→ **EXERCISE OBJECTIVE**: Among the lines below, list those containing the string "this".

↓

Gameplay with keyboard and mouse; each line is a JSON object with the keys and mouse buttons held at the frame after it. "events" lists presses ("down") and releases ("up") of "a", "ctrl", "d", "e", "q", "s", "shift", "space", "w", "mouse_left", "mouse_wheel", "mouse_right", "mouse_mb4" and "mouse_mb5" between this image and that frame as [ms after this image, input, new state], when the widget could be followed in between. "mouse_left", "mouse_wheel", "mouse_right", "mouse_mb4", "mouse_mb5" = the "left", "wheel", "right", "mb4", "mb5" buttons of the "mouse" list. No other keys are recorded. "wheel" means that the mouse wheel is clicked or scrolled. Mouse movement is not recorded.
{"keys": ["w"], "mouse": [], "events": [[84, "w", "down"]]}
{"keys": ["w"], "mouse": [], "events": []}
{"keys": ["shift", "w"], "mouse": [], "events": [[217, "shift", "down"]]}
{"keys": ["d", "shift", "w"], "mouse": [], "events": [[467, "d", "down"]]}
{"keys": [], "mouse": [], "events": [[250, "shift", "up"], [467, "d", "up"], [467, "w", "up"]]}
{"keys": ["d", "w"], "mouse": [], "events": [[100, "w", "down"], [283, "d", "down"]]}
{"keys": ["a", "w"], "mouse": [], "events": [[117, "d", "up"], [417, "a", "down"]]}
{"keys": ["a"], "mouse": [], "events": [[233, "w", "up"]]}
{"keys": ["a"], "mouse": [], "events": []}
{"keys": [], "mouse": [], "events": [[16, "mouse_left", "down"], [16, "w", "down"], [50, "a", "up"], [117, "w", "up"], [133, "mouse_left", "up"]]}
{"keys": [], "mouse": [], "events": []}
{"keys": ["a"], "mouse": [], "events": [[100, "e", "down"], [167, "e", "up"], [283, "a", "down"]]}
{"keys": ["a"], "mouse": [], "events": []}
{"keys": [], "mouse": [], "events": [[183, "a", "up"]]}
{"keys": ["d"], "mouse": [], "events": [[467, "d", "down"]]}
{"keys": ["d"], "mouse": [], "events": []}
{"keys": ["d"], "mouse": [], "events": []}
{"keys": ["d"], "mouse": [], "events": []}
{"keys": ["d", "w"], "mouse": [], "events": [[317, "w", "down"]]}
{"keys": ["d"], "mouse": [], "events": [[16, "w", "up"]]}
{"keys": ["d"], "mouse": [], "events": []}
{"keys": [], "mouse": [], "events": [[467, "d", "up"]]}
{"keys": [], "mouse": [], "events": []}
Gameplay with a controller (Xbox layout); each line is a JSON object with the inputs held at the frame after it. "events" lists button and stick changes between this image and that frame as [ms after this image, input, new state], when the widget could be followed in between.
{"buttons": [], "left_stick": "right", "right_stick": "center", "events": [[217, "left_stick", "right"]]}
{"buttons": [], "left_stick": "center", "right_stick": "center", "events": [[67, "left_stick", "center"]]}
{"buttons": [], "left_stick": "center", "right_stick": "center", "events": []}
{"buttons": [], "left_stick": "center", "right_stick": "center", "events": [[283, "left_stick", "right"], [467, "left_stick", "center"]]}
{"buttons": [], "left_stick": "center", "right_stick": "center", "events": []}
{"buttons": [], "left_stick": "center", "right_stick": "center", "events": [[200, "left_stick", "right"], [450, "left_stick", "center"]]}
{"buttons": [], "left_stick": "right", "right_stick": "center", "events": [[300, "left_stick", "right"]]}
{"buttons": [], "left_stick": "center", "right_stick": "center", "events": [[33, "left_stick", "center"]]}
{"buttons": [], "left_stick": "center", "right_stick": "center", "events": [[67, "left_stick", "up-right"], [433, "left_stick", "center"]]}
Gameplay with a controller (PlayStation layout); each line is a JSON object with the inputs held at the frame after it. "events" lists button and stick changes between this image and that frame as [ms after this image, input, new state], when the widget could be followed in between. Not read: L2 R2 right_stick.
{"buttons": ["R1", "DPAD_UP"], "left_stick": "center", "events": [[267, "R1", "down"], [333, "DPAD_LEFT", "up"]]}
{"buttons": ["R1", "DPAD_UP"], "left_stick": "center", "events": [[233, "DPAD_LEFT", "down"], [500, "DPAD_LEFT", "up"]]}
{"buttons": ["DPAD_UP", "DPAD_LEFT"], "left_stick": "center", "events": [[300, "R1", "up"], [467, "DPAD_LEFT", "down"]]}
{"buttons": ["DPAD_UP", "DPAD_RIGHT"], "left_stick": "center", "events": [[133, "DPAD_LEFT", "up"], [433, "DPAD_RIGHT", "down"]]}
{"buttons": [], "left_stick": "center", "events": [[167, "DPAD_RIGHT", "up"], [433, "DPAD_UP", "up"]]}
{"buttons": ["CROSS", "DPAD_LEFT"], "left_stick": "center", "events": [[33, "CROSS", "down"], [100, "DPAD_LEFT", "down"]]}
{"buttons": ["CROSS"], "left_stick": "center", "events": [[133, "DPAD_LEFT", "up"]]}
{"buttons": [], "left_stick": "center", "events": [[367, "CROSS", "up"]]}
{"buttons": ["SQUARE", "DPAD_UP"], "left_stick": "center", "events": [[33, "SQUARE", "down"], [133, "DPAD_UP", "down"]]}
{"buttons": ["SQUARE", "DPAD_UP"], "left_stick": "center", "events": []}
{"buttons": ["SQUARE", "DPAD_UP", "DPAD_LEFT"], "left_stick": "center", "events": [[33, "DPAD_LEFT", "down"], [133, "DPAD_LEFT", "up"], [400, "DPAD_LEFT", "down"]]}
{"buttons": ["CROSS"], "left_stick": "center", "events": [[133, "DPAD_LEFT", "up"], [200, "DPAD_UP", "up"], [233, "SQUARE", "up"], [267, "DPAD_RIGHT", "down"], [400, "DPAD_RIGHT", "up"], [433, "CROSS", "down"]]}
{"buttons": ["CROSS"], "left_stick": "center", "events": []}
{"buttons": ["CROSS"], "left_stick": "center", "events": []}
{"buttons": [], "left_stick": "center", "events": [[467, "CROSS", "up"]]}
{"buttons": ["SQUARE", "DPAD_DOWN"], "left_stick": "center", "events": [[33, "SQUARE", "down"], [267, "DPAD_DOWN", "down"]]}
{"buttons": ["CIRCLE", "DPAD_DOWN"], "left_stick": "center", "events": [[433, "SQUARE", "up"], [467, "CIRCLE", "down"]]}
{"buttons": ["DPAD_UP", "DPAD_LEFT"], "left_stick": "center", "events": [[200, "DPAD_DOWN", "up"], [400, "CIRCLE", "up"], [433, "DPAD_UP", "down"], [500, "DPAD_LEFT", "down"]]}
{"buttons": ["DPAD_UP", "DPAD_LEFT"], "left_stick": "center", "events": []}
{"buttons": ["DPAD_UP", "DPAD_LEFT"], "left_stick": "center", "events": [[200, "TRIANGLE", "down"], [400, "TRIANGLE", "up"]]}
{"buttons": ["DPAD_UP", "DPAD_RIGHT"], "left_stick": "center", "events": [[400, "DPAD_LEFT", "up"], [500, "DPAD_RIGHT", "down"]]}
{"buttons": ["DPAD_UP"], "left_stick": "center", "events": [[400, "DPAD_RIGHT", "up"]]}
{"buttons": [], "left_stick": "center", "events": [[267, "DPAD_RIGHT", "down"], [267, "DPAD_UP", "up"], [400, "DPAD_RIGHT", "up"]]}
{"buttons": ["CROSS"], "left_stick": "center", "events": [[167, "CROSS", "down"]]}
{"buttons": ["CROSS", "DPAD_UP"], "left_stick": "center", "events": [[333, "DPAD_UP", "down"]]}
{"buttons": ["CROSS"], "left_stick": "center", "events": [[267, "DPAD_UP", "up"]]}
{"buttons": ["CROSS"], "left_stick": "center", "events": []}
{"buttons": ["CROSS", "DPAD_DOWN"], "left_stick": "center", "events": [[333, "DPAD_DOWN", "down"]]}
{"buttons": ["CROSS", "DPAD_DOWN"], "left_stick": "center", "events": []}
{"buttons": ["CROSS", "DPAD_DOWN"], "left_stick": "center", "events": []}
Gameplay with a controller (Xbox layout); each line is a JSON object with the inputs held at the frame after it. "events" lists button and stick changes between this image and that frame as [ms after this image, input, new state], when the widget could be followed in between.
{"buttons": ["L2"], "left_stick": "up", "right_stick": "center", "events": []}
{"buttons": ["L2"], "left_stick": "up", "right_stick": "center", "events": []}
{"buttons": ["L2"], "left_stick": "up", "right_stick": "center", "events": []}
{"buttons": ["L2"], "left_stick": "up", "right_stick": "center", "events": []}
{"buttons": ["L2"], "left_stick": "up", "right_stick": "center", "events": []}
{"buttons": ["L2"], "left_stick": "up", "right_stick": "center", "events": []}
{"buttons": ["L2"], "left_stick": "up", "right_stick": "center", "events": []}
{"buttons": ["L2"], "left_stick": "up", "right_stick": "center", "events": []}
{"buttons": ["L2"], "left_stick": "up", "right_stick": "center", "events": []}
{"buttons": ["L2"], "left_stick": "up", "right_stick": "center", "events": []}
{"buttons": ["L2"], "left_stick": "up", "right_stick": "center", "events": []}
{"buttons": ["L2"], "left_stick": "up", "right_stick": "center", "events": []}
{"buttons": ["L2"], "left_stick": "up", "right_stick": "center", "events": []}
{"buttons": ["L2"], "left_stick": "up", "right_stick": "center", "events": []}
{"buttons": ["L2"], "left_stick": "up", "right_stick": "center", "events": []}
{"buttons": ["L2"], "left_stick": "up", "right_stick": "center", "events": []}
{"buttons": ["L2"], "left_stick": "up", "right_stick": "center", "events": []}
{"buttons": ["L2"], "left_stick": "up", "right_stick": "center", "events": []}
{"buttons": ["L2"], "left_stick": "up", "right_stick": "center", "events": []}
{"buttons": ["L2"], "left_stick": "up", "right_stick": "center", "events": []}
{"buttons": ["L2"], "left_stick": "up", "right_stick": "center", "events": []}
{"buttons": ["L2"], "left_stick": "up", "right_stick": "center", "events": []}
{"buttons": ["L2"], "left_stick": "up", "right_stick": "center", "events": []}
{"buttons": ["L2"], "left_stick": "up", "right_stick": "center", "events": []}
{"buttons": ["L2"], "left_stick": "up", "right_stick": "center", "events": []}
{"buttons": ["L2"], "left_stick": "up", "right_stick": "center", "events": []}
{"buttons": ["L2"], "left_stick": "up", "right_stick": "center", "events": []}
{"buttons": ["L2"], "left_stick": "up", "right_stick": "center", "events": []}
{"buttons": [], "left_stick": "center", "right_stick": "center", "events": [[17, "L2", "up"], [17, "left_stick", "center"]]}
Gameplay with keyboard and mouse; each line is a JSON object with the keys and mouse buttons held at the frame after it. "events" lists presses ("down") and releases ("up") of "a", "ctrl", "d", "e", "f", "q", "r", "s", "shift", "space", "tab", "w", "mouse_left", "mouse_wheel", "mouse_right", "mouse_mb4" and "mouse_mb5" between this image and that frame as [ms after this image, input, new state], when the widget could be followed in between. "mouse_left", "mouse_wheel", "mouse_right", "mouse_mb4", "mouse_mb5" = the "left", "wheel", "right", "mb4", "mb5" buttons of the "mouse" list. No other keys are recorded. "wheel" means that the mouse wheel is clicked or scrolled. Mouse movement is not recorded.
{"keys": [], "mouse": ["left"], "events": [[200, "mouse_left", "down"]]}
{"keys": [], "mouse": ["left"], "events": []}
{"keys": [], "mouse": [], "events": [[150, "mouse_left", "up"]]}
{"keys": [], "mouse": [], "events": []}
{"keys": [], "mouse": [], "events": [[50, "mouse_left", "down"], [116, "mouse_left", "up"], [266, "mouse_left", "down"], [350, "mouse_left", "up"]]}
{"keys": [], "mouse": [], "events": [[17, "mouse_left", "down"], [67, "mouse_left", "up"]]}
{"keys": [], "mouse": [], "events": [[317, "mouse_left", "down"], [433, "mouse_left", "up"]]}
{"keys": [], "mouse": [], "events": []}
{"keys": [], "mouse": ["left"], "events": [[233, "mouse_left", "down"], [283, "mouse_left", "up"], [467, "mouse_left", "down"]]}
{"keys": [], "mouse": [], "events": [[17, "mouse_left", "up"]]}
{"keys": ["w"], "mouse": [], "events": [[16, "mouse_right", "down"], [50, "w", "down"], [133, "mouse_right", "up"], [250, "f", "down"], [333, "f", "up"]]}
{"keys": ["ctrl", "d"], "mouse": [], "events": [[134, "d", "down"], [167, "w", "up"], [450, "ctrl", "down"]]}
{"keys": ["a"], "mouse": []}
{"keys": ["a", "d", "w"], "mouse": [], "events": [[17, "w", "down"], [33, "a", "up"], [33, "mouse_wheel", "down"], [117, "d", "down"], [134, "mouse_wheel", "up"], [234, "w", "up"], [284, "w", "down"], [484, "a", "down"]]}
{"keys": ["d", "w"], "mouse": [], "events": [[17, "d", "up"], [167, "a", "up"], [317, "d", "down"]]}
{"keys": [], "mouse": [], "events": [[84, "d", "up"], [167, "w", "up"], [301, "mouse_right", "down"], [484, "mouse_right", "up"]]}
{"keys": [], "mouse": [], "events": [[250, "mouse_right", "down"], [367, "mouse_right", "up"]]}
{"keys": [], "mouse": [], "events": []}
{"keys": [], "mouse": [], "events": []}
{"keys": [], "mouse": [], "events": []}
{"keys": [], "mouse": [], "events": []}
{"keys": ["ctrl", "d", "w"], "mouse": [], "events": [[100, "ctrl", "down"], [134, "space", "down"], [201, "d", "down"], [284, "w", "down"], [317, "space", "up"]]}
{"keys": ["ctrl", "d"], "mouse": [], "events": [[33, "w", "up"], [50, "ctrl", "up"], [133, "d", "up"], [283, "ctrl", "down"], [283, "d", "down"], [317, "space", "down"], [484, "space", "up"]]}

↑

→ **WRITTEN RESPONSE**:
Gameplay with keyboard and mouse; each line is a JSON object with the keys and mouse buttons held at the frame after it. "events" lists presses ("down") and releases ("up") of "a", "ctrl", "d", "e", "q", "s", "shift", "space", "w", "mouse_left", "mouse_wheel", "mouse_right", "mouse_mb4" and "mouse_mb5" between this image and that frame as [ms after this image, input, new state], when the widget could be followed in between. "mouse_left", "mouse_wheel", "mouse_right", "mouse_mb4", "mouse_mb5" = the "left", "wheel", "right", "mb4", "mb5" buttons of the "mouse" list. No other keys are recorded. "wheel" means that the mouse wheel is clicked or scrolled. Mouse movement is not recorded.
Gameplay with a controller (Xbox layout); each line is a JSON object with the inputs held at the frame after it. "events" lists button and stick changes between this image and that frame as [ms after this image, input, new state], when the widget could be followed in between.
Gameplay with a controller (PlayStation layout); each line is a JSON object with the inputs held at the frame after it. "events" lists button and stick changes between this image and that frame as [ms after this image, input, new state], when the widget could be followed in between. Not read: L2 R2 right_stick.
Gameplay with a controller (Xbox layout); each line is a JSON object with the inputs held at the frame after it. "events" lists button and stick changes between this image and that frame as [ms after this image, input, new state], when the widget could be followed in between.
Gameplay with keyboard and mouse; each line is a JSON object with the keys and mouse buttons held at the frame after it. "events" lists presses ("down") and releases ("up") of "a", "ctrl", "d", "e", "f", "q", "r", "s", "shift", "space", "tab", "w", "mouse_left", "mouse_wheel", "mouse_right", "mouse_mb4" and "mouse_mb5" between this image and that frame as [ms after this image, input, new state], when the widget could be followed in between. "mouse_left", "mouse_wheel", "mouse_right", "mouse_mb4", "mouse_mb5" = the "left", "wheel", "right", "mb4", "mb5" buttons of the "mouse" list. No other keys are recorded. "wheel" means that the mouse wheel is clicked or scrolled. Mouse movement is not recorded.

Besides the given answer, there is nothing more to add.